中国軍ナンバー2が40日間動静不明…習近平主席の側近粛清説が再燃

 2013年の習主席就任以来、粛清された軍最高幹部は40人を超えています。直近の2年を見ても、苗華・政治工作部主任、魏鳳和、李尚福の両国防相長、李玉超ロケット軍司令員らが粛清されました。しかし、何氏は現役の軍部ナンバー2であり、共産党政治局員という点で地位が異なります。習主席は2014年の反腐敗運動当時、江沢民元主席の人脈である徐才厚、郭伯雄の両元軍事委副主席を粛清しましたが、両氏とも現職ではありませんでした。

■「派閥形成、情実人事で習主席の信任失う」

 何氏粛清の理由としては汚職問題が挙げられます。中央軍事委副主席2人のうち、張又侠氏は作戦を統括し、何氏は人事と政治工作を担当しています。中国軍には指揮官と対等な地位でけん制する政治委員がいます。軍の人事管理、党組織の建設、思想教育などを統括します。その頂点にいる人物がまさに何氏です。軍幹部の人事異動と昇進が彼の手にかかっています。中華圏のソーシャルメディアでは「何氏が3月11日、全人代閉幕直後に逮捕され、北京市、上海市、江蘇省などに保有している不動産の購入資金の出所などについて調査を受けている」との説が流れました。

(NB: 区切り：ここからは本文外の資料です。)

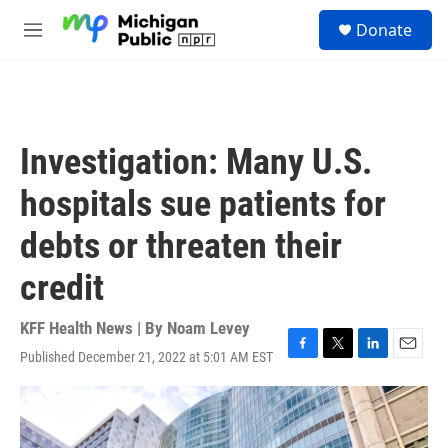
Skip to main content
S
Donate
e
M
a
e
r
n
c
u
h
u
Investigation: Many U.S.
e
r
hospitals sue patients for
y
debts or threaten their
credit
KFF Health News | By
Noam Levey
Published December 21, 2022 at 5:01 AM EST
F
T
L
E
a
w
i
m
c
i
n
a
e
t
k
i
b
t
e
l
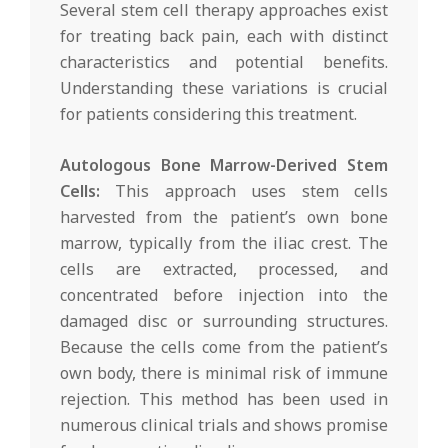
Several stem cell therapy approaches exist
for treating back pain, each with distinct
characteristics and potential benefits.
Understanding these variations is crucial
for patients considering this treatment.
Autologous Bone Marrow-Derived Stem
Cells:
This approach uses stem cells
harvested from the patient’s own bone
marrow, typically from the iliac crest. The
cells are extracted, processed, and
concentrated before injection into the
damaged disc or surrounding structures.
Because the cells come from the patient’s
own body, there is minimal risk of immune
rejection. This method has been used in
numerous clinical trials and shows promise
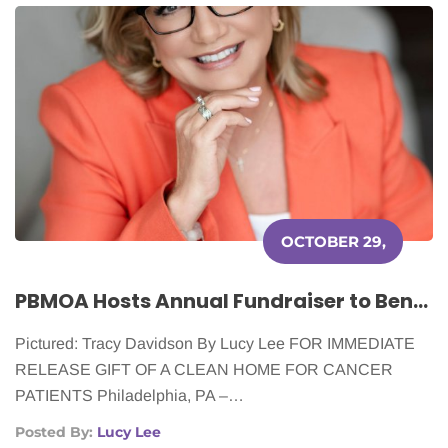
OCTOBER 29,
2025
PBMOA Hosts Annual Fundraiser to Benefit Cleaning for a Reason
Pictured: Tracy Davidson By Lucy Lee FOR IMMEDIATE
RELEASE GIFT OF A CLEAN HOME FOR CANCER
PATIENTS Philadelphia, PA –…
Posted By:
Lucy Lee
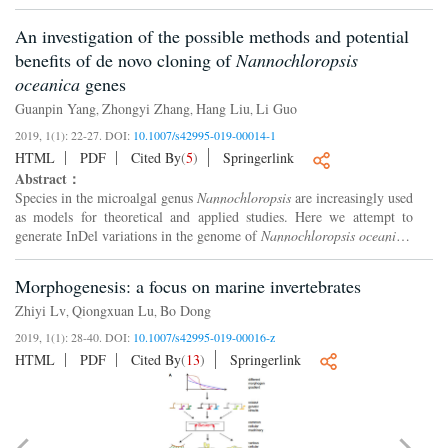
genome sequencing constitutes a significant barrier for po...
An investigation of the possible methods and potential
benefits of de novo cloning of
Nannochloropsis
oceanica
genes
Guanpin Yang
Zhongyi Zhang
Hang Liu
Li Guo
,
,
,
2019, 1(1): 22-27.
DOI:
10.1007/s42995-019-00014-1
HTML
PDF
Cited By
(
5
)
Springerlink
Abstract：
Species in the microalgal genus
Nannochloropsis
are increasingly used
as models for theoretical and applied studies. Here we attempt to
generate InDel variations in the genome of
Nannochloropsis oceanica
,
and then decipher the genetic basis of its ec...
Morphogenesis: a focus on marine invertebrates
Zhiyi Lv
Qiongxuan Lu
Bo Dong
,
,
2019, 1(1): 28-40.
DOI:
10.1007/s42995-019-00016-z
HTML
PDF
Cited By
(
13
)
Springerlink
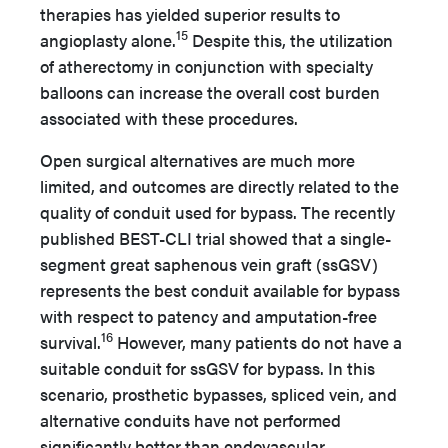
therapies has yielded superior results to
15
angioplasty alone.
Despite this, the utilization
of atherectomy in conjunction with specialty
balloons can increase the overall cost burden
associated with these procedures.
Open surgical alternatives are much more
limited, and outcomes are directly related to the
quality of conduit used for bypass. The recently
published BEST-CLI trial showed that a single-
segment great saphenous vein graft (ssGSV)
represents the best conduit available for bypass
with respect to patency and amputation-free
16
survival.
However, many patients do not have a
suitable conduit for ssGSV for bypass. In this
scenario, prosthetic bypasses, spliced vein, and
alternative conduits have not performed
significantly better than endovascular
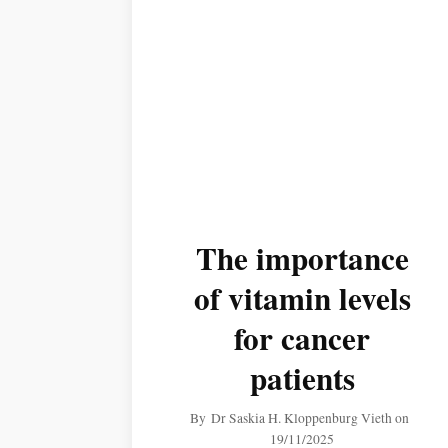
The importance
of vitamin levels
for cancer
patients
By
Dr Saskia H. Kloppenburg Vieth
on
19/11/2025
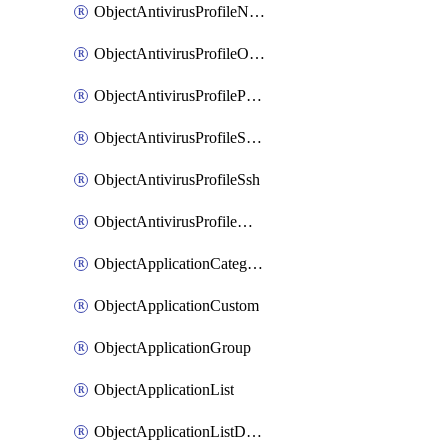
ObjectAntivirusProfileNntp
ObjectAntivirusProfileOutbreakprevention
ObjectAntivirusProfilePop3
ObjectAntivirusProfileSmtp
ObjectAntivirusProfileSsh
ObjectAntivirusProfileWebsocket
ObjectApplicationCategories
ObjectApplicationCustom
ObjectApplicationGroup
ObjectApplicationList
ObjectApplicationListDefaultnetworkservices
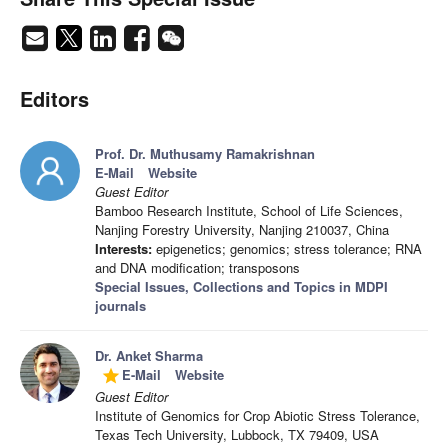
Editors
Prof. Dr. Muthusamy Ramakrishnan
E-Mail
Website
Guest Editor
Bamboo Research Institute, School of Life Sciences,
Nanjing Forestry University, Nanjing 210037, China
Interests:
epigenetics; genomics; stress tolerance; RNA
and DNA modification; transposons
Special Issues, Collections and Topics in MDPI
journals
Dr. Anket Sharma
E-Mail
Website
grade
Guest Editor
Institute of Genomics for Crop Abiotic Stress Tolerance,
Texas Tech University, Lubbock, TX 79409, USA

 何氏は習主席が長く務めた福建省の第31集団軍出身で、福建幇(福建閥)の一員です。習主席は2023年に政権3期目をスタートさせ、台湾海峡を担当する東部戦区司令員出身の何氏を軍事委副主席兼政治局員に抜てきしました。党中央委員の身分でもなかった何氏を飛び級で昇進させ、党最高指導部の一員に引き上げました。念願の台湾侵攻を実現するための布石だとする分析もありました。

 何氏が東部戦区や第31集団軍を中心に派閥をつくったことが問題になったのではないかとする見方もあります。何氏が参謀長や副司令員を務めた第31集団軍は、福建省厦門(アモイ)に司令部を置き、東部戦区傘下の部隊です。去年粛清された苗華氏もこの部隊で政治部主任を務めました。今年3月、政協委員の資格を失い、粛清説が流れている唐勇・中央軍事規律検査委副書記も東部戦区出身です。アメリカの外交安保シンクタンク、ジェームズタウン財団は「何氏は人事管理と昇進人事の推薦過程で論議が少なくなかった」とし、「東部戦区出身者が分派を形成し、情実人事を行っていた事実が明らかになり、習主席の信任を失ったのだろう」と指摘しました。台湾侵攻を控え、軍の現代化と人材発掘のために大抜てきした側近が軍内派閥づくりに没頭すると、習主席の怒りを買ったのです。